Under the current statutory rape framework, sexual intercourse with a person below sixteen is generally rape by age, but the law recognizes a narrow close-in-age rule where the age difference is not more than three years and the act is proven consensual, non-abusive, and non-exploitative. The rule is unavailable when the offended party is below thirteen or when force, intimidation, abuse of authority, exploitation, or coercion is present.
Instigation
Instigation is an absolutory cause because the criminal design originates from a public officer or agent, and the accused is induced to commit an offense that he would not otherwise have committed. The law will not punish a person for a crime manufactured by the State through improper inducement.

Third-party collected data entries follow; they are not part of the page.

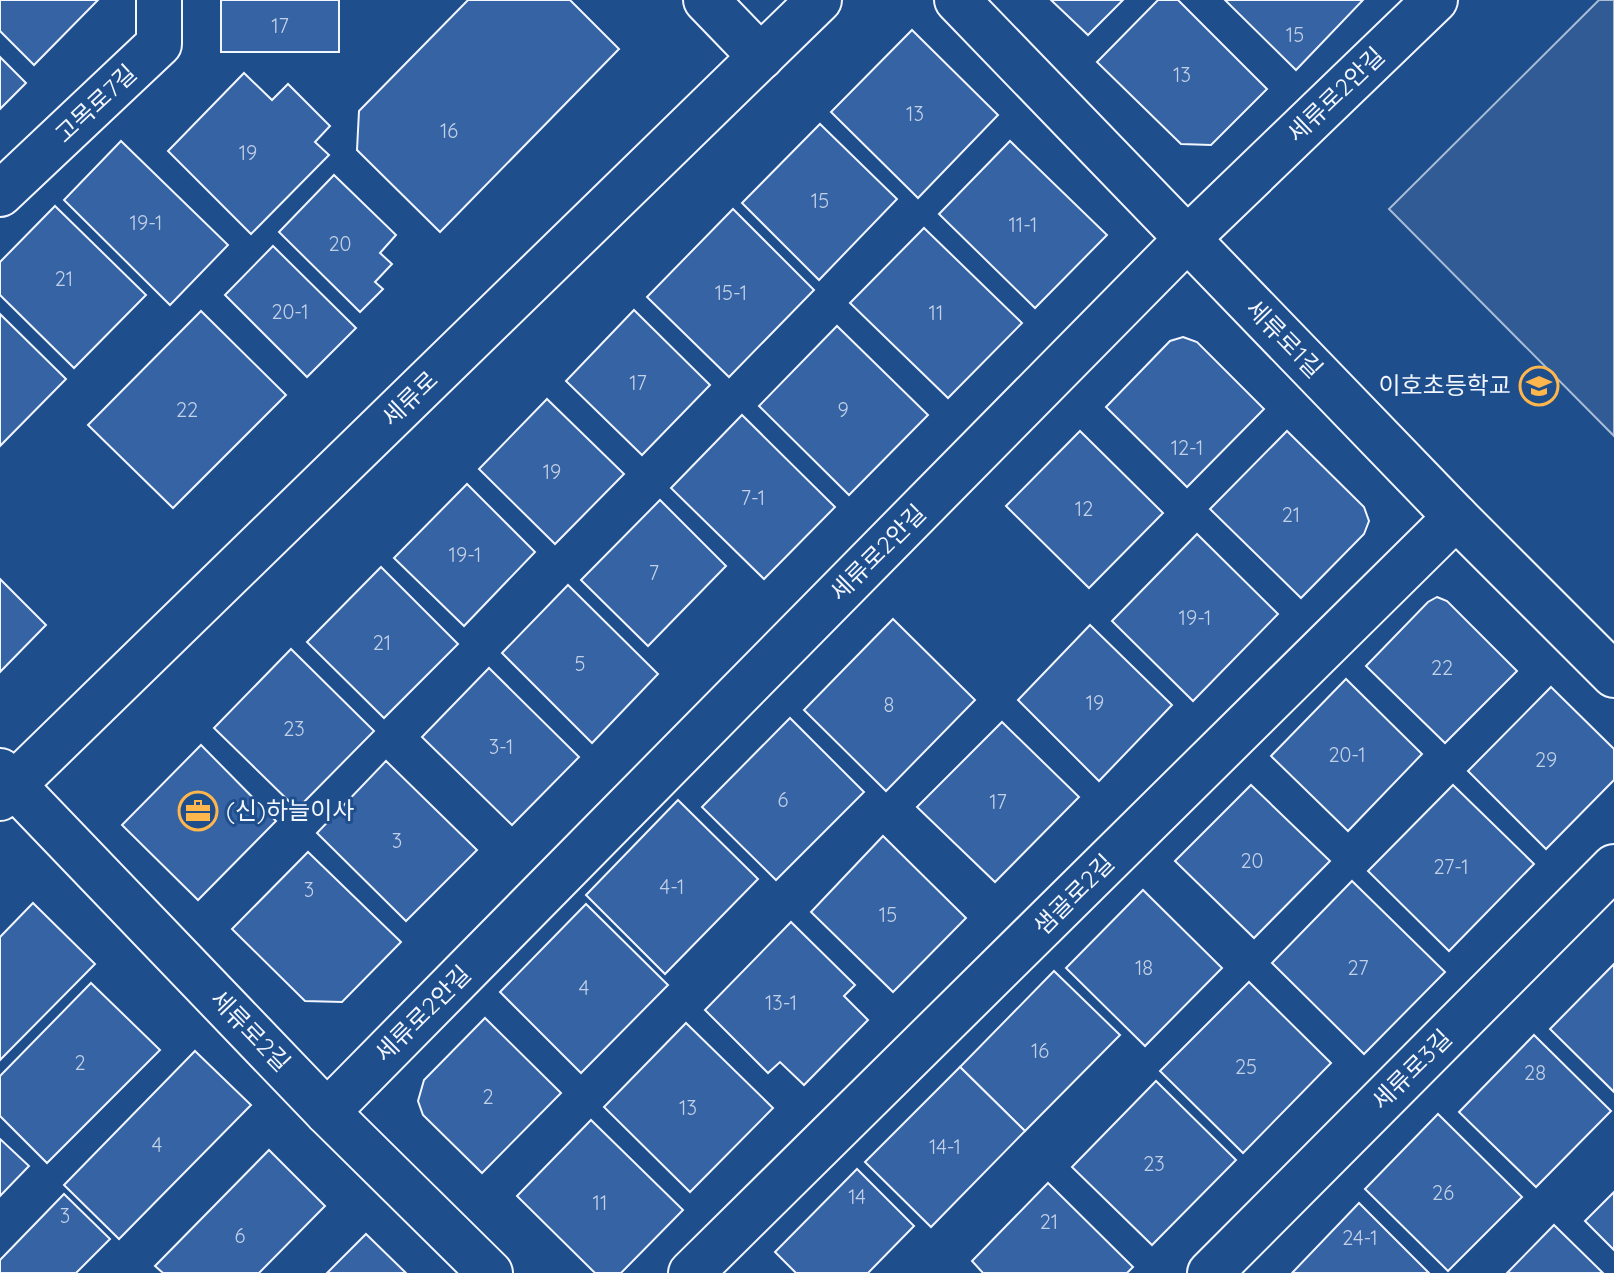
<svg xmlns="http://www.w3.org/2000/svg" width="1614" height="1273" font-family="Quicksand,'Noto Sans KR',sans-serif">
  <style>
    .green { fill: #305b95; stroke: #a8bbd7; stroke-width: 2 }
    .building { fill: #3563a3; stroke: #f2f6ff; stroke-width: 2 }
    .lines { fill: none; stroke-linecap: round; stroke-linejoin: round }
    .street-casing { stroke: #f2f6ff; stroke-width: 48 }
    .secondary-casing { stroke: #f2f6ff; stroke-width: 48 }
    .street { stroke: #1f4e8c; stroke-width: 44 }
    .secondary { stroke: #1f4e8c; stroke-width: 44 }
    .labels { text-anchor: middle; stroke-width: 6; stroke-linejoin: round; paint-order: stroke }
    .number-label { font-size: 20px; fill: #c3d1e8 }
    .street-label { font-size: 24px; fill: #f2f6ff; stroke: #1f4e8c }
    .poi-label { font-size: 24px; fill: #f2f6ff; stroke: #1f4e8c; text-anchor: end }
  </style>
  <rect width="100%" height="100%" fill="#1f4e8c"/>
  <path class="green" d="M1599,0H1614V436L1389,209Z"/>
  <g class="building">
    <path d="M0,0H98L34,65L0,31Z"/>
    <rect x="221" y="0" width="118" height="52"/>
    <path d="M468,0H570L619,49L440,232L357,150L359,111Z"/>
    <path d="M1051,0H1123L1088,35Z"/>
    <path d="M1158,0H1178L1267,89L1211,145L1181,144L1097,62Z"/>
    <path d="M1225,0H1363L1296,70Z"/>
    <path d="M912,30L998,115L918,198L831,112Z"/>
    <path d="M0,57L26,83L0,109Z"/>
    <path d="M244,73L272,100L288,84L330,126L315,142L329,155L251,234L168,151Z"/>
    <path d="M820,124L897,199L819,280L742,203Z"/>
    <path d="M121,141L228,245L170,305L64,200Z"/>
    <path d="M1010,141L1107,235L1035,308L939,214Z"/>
    <path d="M334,175L396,235L380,253L392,264L375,282L383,289L360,312L279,232Z"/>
    <path d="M55,206L146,295L74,368L0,295V262Z"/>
    <path d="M733,209L814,290L729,377L647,297Z"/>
    <path d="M924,228L1022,323L948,398L850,303Z"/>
    <path d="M273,246L356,328L307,377L225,295Z"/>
    <path d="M634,310L710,385L642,455L566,381Z"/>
    <path d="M201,311L286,395L173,508L88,425Z"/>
    <path d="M0,314L66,379L0,446Z"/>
    <path d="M837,326L928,415L849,495L759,406Z"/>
    <path d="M1183,337L1197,342L1264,409L1187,487L1106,407L1170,341Z"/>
    <path d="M547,399L624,474L555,544L479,469Z"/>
    <path d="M742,415L835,507L764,579L671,488Z"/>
    <path d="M1080,431L1163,513L1089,588L1006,506Z"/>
    <path d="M1287,431L1364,507L1369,521L1364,534L1301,598L1210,509Z"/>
    <path d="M467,484L535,552L464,626L394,558Z"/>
    <path d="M660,500L726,566L648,646L581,580Z"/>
    <path d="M1197,534L1278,614L1193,701L1112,621Z"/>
    <path d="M381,567L458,644L384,718L307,642Z"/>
    <path d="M0,579L46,625L0,672Z"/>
    <path d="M568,585L658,674L592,743L502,653Z"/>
    <path d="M1437,597L1447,601L1517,671L1445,743L1366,666L1428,602Z"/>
    <path d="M893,619L975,700L886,791L804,710Z"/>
    <path d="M1090,625L1172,705L1099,781L1018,700Z"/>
    <path d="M291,649L374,731L297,809L214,728Z"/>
    <path d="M489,668L579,757L512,825L422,737Z"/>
    <path d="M1346,679L1422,754L1348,831L1271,756Z"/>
    <path d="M1551,687L1614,749V780L1546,849L1468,771Z"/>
    <path d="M790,718L864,792L776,880L702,807Z"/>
    <path d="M1002,722L1079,797L995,882L917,807Z"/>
    <path d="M201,745L276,821L198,900L122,825Z"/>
    <path d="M386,761L477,850L406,921L317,833Z"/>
    <path d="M1251,785L1330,861L1254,938L1175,861Z"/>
    <path d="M1453,785L1534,864L1449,951L1368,871Z"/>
    <path d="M678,800L758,879L665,974L586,895Z"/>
    <path d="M883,836L966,918L893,992L811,912Z"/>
    <path d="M308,852L401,942L342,1002L305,1001L232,929Z"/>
    <path d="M1352,881L1445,972L1364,1054L1272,963Z"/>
    <path d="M1143,890L1222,968L1145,1046L1066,968Z"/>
    <path d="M33,903L95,964L0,1060V937Z"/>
    <path d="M586,904L668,985L581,1073L500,992Z"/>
    <path d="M791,922L855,985L844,996L868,1020L804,1085L780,1062L768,1073L705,1010Z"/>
    <path d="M1614,964V1092L1550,1029Z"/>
    <path d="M1054,971L1120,1035L1025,1131L960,1067Z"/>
    <path d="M1249,982L1331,1063L1243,1153L1160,1071Z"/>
    <path d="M91,983L160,1050L47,1163L0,1116V1076Z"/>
    <path d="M485,1018L561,1093L482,1173L423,1115L418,1101L424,1080Z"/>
    <path d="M686,1023L773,1108L690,1192L604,1107Z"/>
    <path d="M1534,1035L1611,1111L1536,1187L1459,1112Z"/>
    <path d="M195,1051L251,1105L119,1239L64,1185Z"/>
    <path d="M960,1067L1025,1131L931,1227L865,1162Z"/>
    <path d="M1156,1081L1236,1160L1152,1245L1072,1167Z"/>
    <path d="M1438,1114L1522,1197L1448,1271L1365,1189Z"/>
    <path d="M591,1120L683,1210L621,1273H595L517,1196Z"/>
    <path d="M0,1139L29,1166L0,1196Z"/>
    <path d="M269,1150L325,1206L259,1273H163L155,1266Z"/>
    <path d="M857,1169L914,1226L868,1273H796L775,1252Z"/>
    <path d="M1048,1183L1133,1267L1127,1273H983L972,1261Z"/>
    <path d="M1614,1192V1250L1585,1221Z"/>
    <path d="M64,1194L110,1239L76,1273H0V1260Z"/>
    <path d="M1359,1203L1429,1273H1292Z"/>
    <path d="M1554,1225L1603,1273H1507Z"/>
    <path d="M366,1234L406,1273H327Z"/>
  </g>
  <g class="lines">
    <defs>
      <g id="street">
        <path d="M706,0L761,57"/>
        <path d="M957,0L1456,517L1614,675"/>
        <path d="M0,194L159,44V0"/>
        <path d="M0,771L327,1112L490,1273"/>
        <path d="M327,1112L1187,239L1435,0"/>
        <path d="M691,1273L1456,517"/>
        <path d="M1210,1273L1614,867"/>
      </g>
      <path id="secondary" d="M0,798L819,0"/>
    </defs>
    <use href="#street" class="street-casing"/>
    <use href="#secondary" class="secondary-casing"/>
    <use href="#street" class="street"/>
    <use href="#secondary" class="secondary"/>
  </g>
  <defs>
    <symbol id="school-ring" viewBox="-11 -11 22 22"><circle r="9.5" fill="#1f4e8c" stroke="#ffb74d" stroke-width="1.5"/><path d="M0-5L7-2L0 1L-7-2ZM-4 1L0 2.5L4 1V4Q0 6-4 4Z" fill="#ffb74d"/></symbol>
    <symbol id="office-ring" viewBox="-11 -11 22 22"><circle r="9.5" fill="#1f4e8c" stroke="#ffb74d" stroke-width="1.5"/><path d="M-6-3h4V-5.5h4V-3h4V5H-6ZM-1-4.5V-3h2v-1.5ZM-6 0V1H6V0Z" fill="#ffb74d"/></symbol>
  </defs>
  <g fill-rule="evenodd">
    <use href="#school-ring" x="1517" y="364" width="44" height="44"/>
    <use href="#office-ring" x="176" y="789" width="44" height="44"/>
  </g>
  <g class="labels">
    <g class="number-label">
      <text x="280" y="33">17</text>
      <text x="1295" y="42">15</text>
      <text x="1182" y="82">13</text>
      <text x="915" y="121">13</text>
      <text x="449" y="138">16</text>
      <text x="248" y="160">19</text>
      <text x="820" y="208">15</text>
      <text x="146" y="230">19-1</text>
      <text x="1023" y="232">11-1</text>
      <text x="340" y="251">20</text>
      <text x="64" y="286">21</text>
      <text x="731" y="300">15-1</text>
      <text x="290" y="319">20-1</text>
      <text x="936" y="320">11</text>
      <text x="638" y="390">17</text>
      <text x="187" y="417">22</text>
      <text x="843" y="417">9</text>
      <text x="1187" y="455">12-1</text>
      <text x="552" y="479">19</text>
      <text x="753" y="505">7-1</text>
      <text x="1084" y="516">12</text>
      <text x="1291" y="522">21</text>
      <text x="465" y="562">19-1</text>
      <text x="654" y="580">7</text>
      <text x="1195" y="625">19-1</text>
      <text x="382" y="650">21</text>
      <text x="580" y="671">5</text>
      <text x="1442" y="675">22</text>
      <text x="1095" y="710">19</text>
      <text x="889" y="712">8</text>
      <text x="294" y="736">23</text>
      <text x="501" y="754">3-1</text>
      <text x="1347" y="762">20-1</text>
      <text x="1546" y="767">29</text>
      <text x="783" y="807">6</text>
      <text x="998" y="809">17</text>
      <text x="397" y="848">3</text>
      <text x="1252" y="868">20</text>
      <text x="1451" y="874">27-1</text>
      <text x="672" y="894">4-1</text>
      <text x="309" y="897">3</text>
      <text x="888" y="922">15</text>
      <text x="1144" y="975">18</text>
      <text x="1358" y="975">27</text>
      <text x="584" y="995">4</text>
      <text x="781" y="1010">13-1</text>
      <text x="1040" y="1058">16</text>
      <text x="80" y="1070">2</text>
      <text x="1246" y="1074">25</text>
      <text x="1535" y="1080">28</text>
      <text x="488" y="1104">2</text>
      <text x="688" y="1115">13</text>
      <text x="157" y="1152">4</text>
      <text x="945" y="1154">14-1</text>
      <text x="1154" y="1171">23</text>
      <text x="1443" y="1200">26</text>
      <text x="857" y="1204">14</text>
      <text x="600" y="1210">11</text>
      <text x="65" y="1223">3</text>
      <text x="1049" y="1229">21</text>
      <text x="240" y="1243">6</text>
      <text x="1360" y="1245">24-1</text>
    </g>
    <g class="street-label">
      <text transform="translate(1336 95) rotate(-44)" y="8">세류로2안길</text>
      <text transform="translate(96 104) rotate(-43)" y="8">고목로7길</text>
      <text transform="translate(1284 339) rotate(46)" y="8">세류로1길</text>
      <text transform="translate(410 399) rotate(-44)" y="8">세류로</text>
      <text transform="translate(878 553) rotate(-45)" y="8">세류로2안길</text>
      <text transform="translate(1074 895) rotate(-45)" y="8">샘골로2길</text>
      <text transform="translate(423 1014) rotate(-45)" y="8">세류로2안길</text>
      <text transform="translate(250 1031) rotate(46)" y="8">세류로2길</text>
      <text transform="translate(1412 1070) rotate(-45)" y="8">세류로3길</text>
    </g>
    <g class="poi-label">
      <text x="1511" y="394">이호초등학교</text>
      <text x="226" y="819" text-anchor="start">(신)하늘이사</text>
    </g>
  </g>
</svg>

Instigation differs from entrapment. In entrapment, the criminal intent already exists and officers merely provide an occasion or means to catch the offender; in instigation, the officers implant the criminal intent and move the accused to act.
The line depends on the source of the criminal design and the accused's predisposition. Solicitation, pressure, repeated persuasion, exploitation of vulnerability, or promises engineered by officers may show instigation when they create the offense rather than merely detect it.
Consequences of an Absolutory Cause
An absolutory cause is construed according to its reason and text. A personal cause, such as kinship, benefits only the person who possesses the relationship; an objective cause, such as the absence of a punishable stage, may benefit all whose liability depends on that non-punishable conduct.
The cause does not erase civil liability unless the law necessarily does so. Article 332 expressly leaves civil liability; spontaneous desistance leaves liability for completed acts; and pardon or consent does not waive damages unless a valid civil waiver is separately shown.
The cause also does not absorb distinct crimes. A person absolved as an accessory may still be liable for obstruction under a special law; a family member exempt from theft may still be liable for falsification; and a person protected by exceptional circumstances may still answer for injuries to third persons.
The factual basis must be proved when it is not apparent from the charge. If the facts establishing the absolutory cause appear on the face of the information or are admitted, the issue may defeat prosecution early; otherwise, it is resolved through evidence.